High-quality underwriting and a range of risk-retention options are still the keys to sound mortgage securitization, according to one industry trade group.
Under the sweeping reforms of Dodd-Frank, federal financial regulators are tasked with defining a qualified residential mortgage to determine which loans will be exempt from new risk-retention requirements.
The American Securitization Forum
wants the regulators to establish new standards for income and asset verification, minimum borrower equity, and debt-to-income ratios that its members believe significantly strengthen the mortgage pools and "ensures appropriate credit can resume flowing to American homebuyers."
Executive Director Tom Deutsch said members also seek new measures that better align interests of investors and issuers alike.
"However, in order to avoid jeopardizing the fragile recovery of the RMBS market and promote the flow of affordable credit to prospective homeowners, it is essential that a balanced definition is developed for the qualified residential mortgage to ensue creditworthy borrowers qualify for the lowest mortgage rate possible.”
The ASF said if a residential asset-backed security is composed entirely of qualified mortgages, sponsors of the debt are exempt from meeting the Dodd-Frank risk-retention requirements.

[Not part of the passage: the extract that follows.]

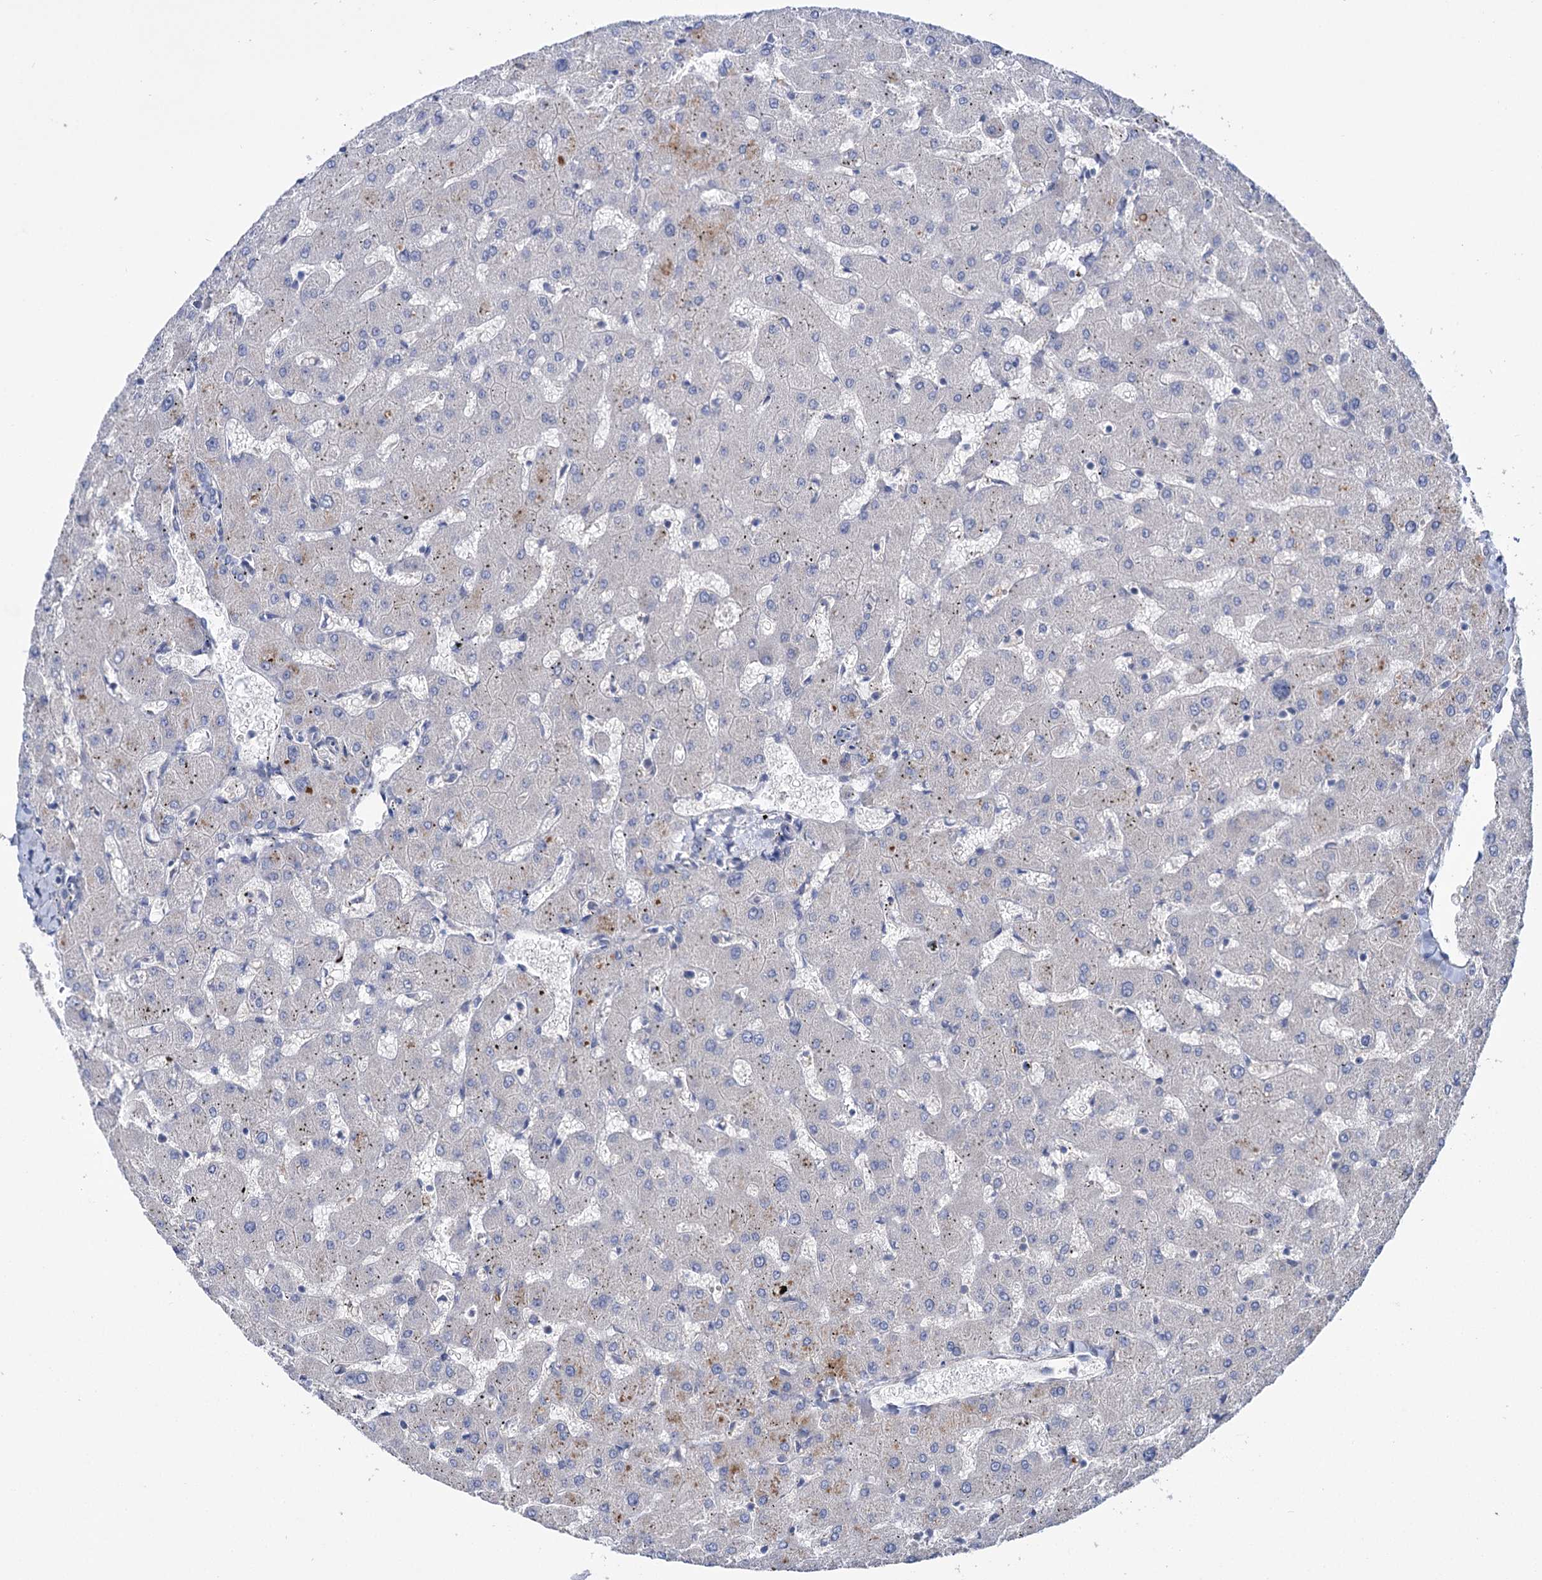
{"staining": {"intensity": "negative", "quantity": "none", "location": "none"}, "tissue": "liver", "cell_type": "Cholangiocytes", "image_type": "normal", "snomed": [{"axis": "morphology", "description": "Normal tissue, NOS"}, {"axis": "topography", "description": "Liver"}], "caption": "Cholangiocytes are negative for brown protein staining in unremarkable liver.", "gene": "PPP1R32", "patient": {"sex": "female", "age": 63}}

In its letter to regulators, the group, which includes institutional investors and MBS issuers, said a range of risk-retention options is needed for securities that don't qualify for an exemption, "given critical accounting and risk-based capital considerations."

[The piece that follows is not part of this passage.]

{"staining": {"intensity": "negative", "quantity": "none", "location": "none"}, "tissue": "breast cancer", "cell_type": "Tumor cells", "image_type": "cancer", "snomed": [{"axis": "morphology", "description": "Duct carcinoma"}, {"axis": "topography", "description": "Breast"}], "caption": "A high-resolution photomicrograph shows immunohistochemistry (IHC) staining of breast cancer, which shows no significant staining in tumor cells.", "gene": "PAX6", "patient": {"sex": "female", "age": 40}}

Risk-retention rules that span different asset types uniformly won't achieve the reforms sought under Dodd-Frank, according to the ASF. The group wants sponsors of RMBS to have options such as retaining an interest in the first-loss tranche, or in each tranche, or in a randomly selected number of loans from the securitized pool of loans.
Earlier this week, the Mortgage Bankers Association sent two letters to regulators
outlining concerns about the risk-retention rules, saying it may constrict the mortgage market and lenders should "retain discretion" for determining who can and cannot receive a loan.
The MBA expects few loans will be written outside the new qualified construct, making it much harder for many to get a mortgage.
Regulators are expected to announce proposed rules in December and final mandates are due in April.